Pakistan’s Jalebi narrative on Kashmir

By Dr Amjad Ayub Mirza

Pakistan Prime Minister Imran Khan has apparently lost his parliamentary majority as more than two dozen of his members of National Assembly have defected to the opposition and a motion of no-confidence has been submitted with the Speaker of the house.

Meanwhile, the two-day (March 22-23) session of the Organisation of Islamic Community (OIC), a 57-member body of Muslim states, has concluded its 48 session in Islamabad. The special invitation extended to China to attend the session has once again echoed China's expansionist desire.

What better platform would serve the interest of China other than the OIC where China could try to pouch an entire region into its economic trap also known as the debt trap.

However, to invite Mirwaiz Omar Farooq, who is a representative of an Indian separatist organisation from Kashmir called the Huriyat Conference, demonstrates Pakistan's unwavering commitment to creating chaos and turmoil in Jammu and Kashmir.

In his opening statement, he caused great embarrassment to the dignitaries attending the OIC when Imran Khan began to criticise the OIC for not being taken seriously by the world community. He then started to attack India by accusing her of committing a war crime by settling non-residents in the valley. He told the meeting that according to the Geneva Convention the occupier could not settle outsiders in the land that was under occupation.
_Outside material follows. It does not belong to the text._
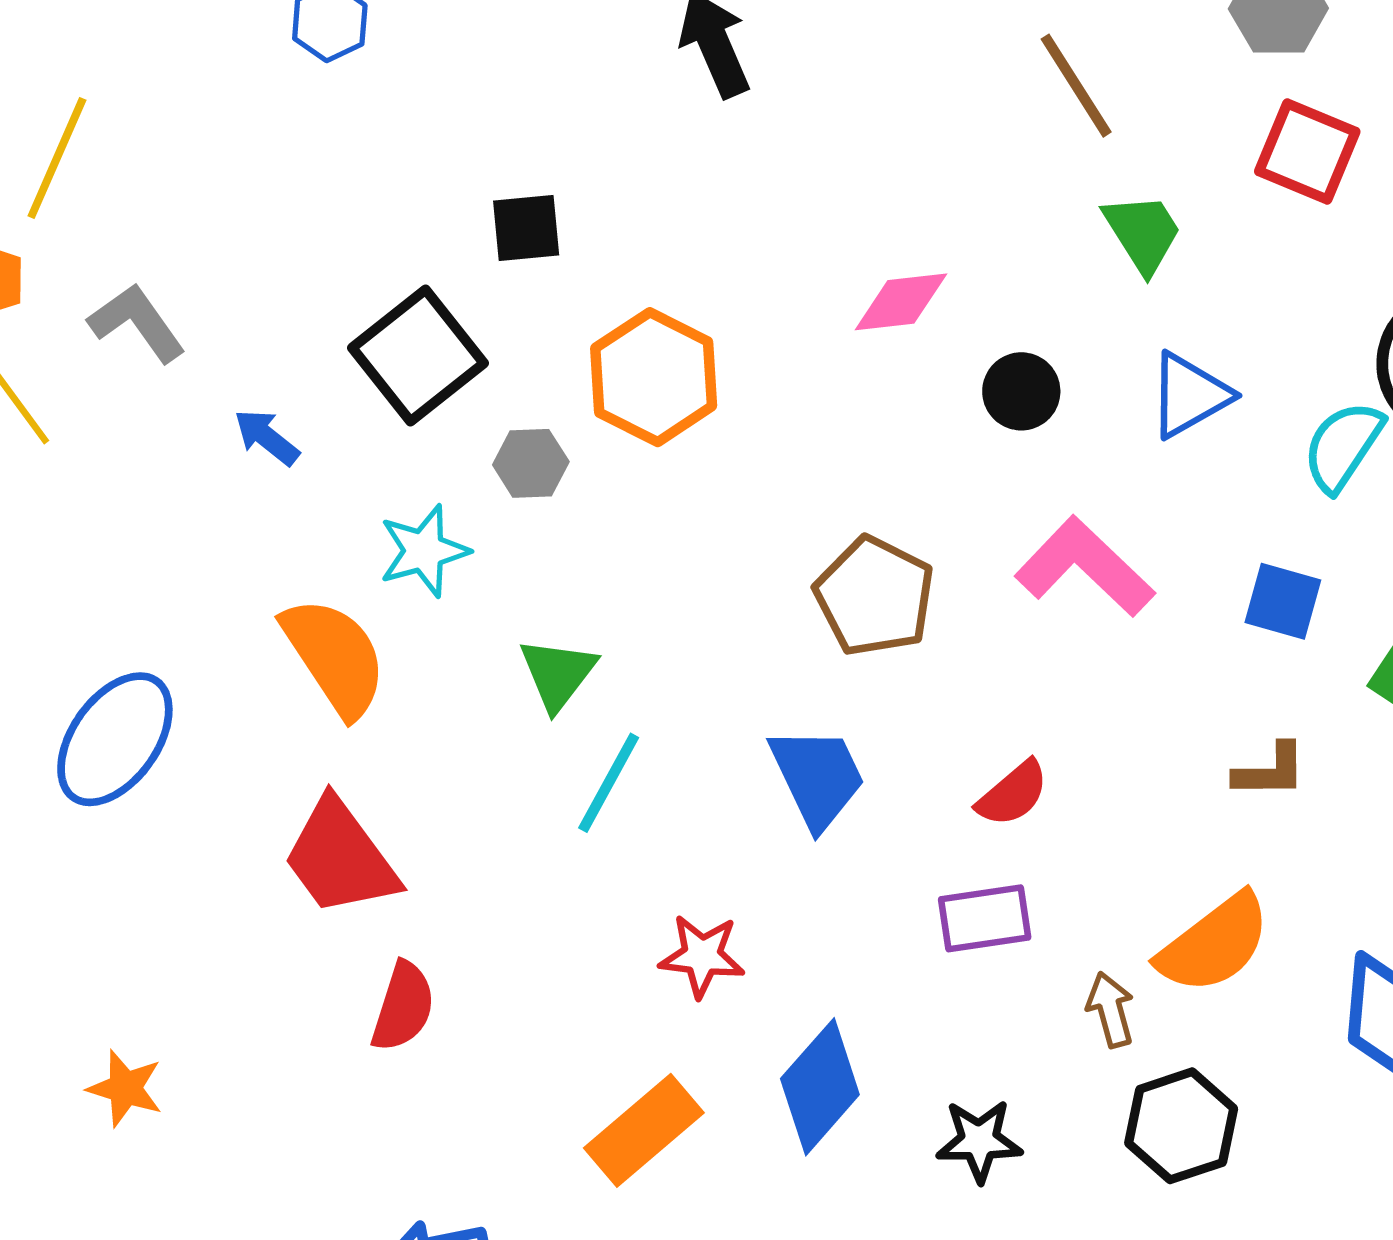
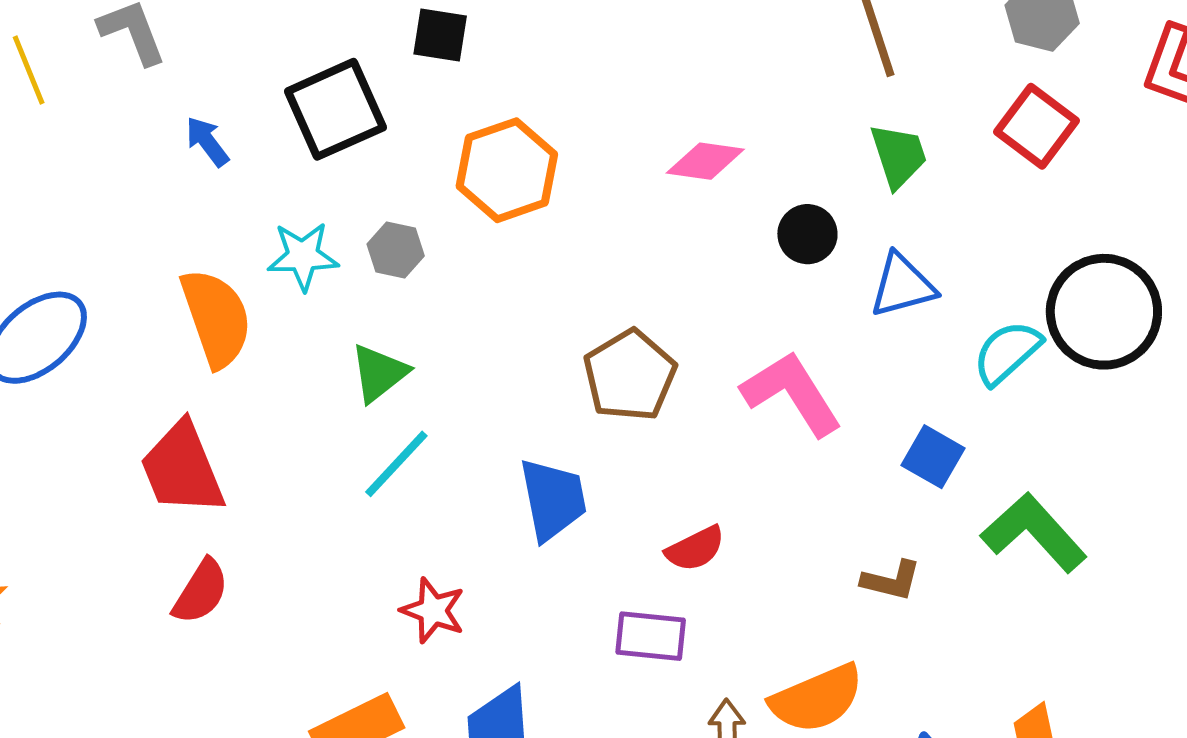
black circle: (1021, 391) -> (807, 234), moved
gray hexagon: (531, 463) -> (396, 250), moved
Well, well, well. Mister Khan should be given a lesson in history of Jammu and Kashmir. First of all, the State of Jammu and Kashmir came into being after the Anglo-Sikh war of 1845-46 in which the British East India Company decisively defeated the Sikh Empire at the battle of Sobraon on February 10, 1846.
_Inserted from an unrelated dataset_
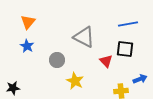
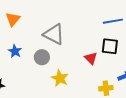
gray triangle: (84, 37) -> (54, 34), moved
blue star: (27, 46) -> (15, 51), moved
On March 16 of the same year a treaty was signed between the then Maharaja Gulab Singh of Jammu and the British East India Company which transferred the previously Kashmir province of the Sikh Empire to the Maharaja thus was created the state of Jammu and Kashmir that lasted for 101 years until on October 22, 1947 Pakistan attacked the state in order to encroach the state and admit it into the newly established dominion of Pakistan. So here is the first crime to qualify for being charged for war crime and is called 'War of Aggression.

By attacking the independent state of Jammu and Kashmir Pakistan also committed another wrong that is called Crime against Peace.
And finally when Pakistani troops entered Muzaffarabad they not only looted shops and houses of the Hindus and Sikhs but also began to slaughter them.

The total population of Hindu and Sikhs living in Muzaffarabad at the time was slightly over 5846 and 8810 respectively. Similarly, the total population of Hindu and Sikhs in Mirpur, Bhimber tehsils was 63,576 and 12,111 respectively. Today there are none.

Hindus and Sikhs were rounded up in city after city and summary executions were carried on unarmed non-combatant civilian. Women were raped and their private parts cut. This mass murder of 114,000 Hindus and Sikhs was nothing else but a genocide conducted in order to 'purify' the land and make it infidel free. In terms of war crimes this tantamount to genocide.

Hence all three conditions that are required in order to charge a country or a community of conducting war crimes are met by Pakistan.

Can we accuse India of the same? Well, quite the contrary. The then Maharaja of Jammu Kashmir Hari Singh had signed an instrument of accession with India on October 26 1947 and invited Indian troops to come and rid the state of invaders.

Today, Jammu and Kashmir and Ladakh are sovereign Indian territories. Pakistan Occupied Jammu and Kashmir (PoJK) and Gilgit-Baltistan (GB) which have been illegally occupied by Pakistan army. Therefore, it is Pakistan and not India that has and continues to commit war crimes by bringing in people from Punjab and the Khyber Paktunkhawa into PoJK and GB and settling them in the aforementioned occupied territories which, according to Imran Khan's own definition, amount to war crime.

Due to the political turmoil and opposition in his own party and across the country Imran Khan also forgot that on March 23 he was supposed to call a national assembly session to declare GB as Pakistan's fifth provisional province. That dream did not materialise since he fears that if the national assembly sits in session he might be booted out by those who have submitted a vote of no confidence motion against him with the speaker of the National Assembly.

Meanwhile, Imran Khan carries on to confuse the world with his 'jalebi' narrative on Kashmir. It is high time that effective and forceful counter narrative is prepared by India and presented to all the OIC member countries and straighten out this Pakistan sponsored jalebi narrative.

(Dr Amjad Ayub Mirza is an author and a human rights activist from Mirpur in PoJK. He currently lives in exile in the UK.)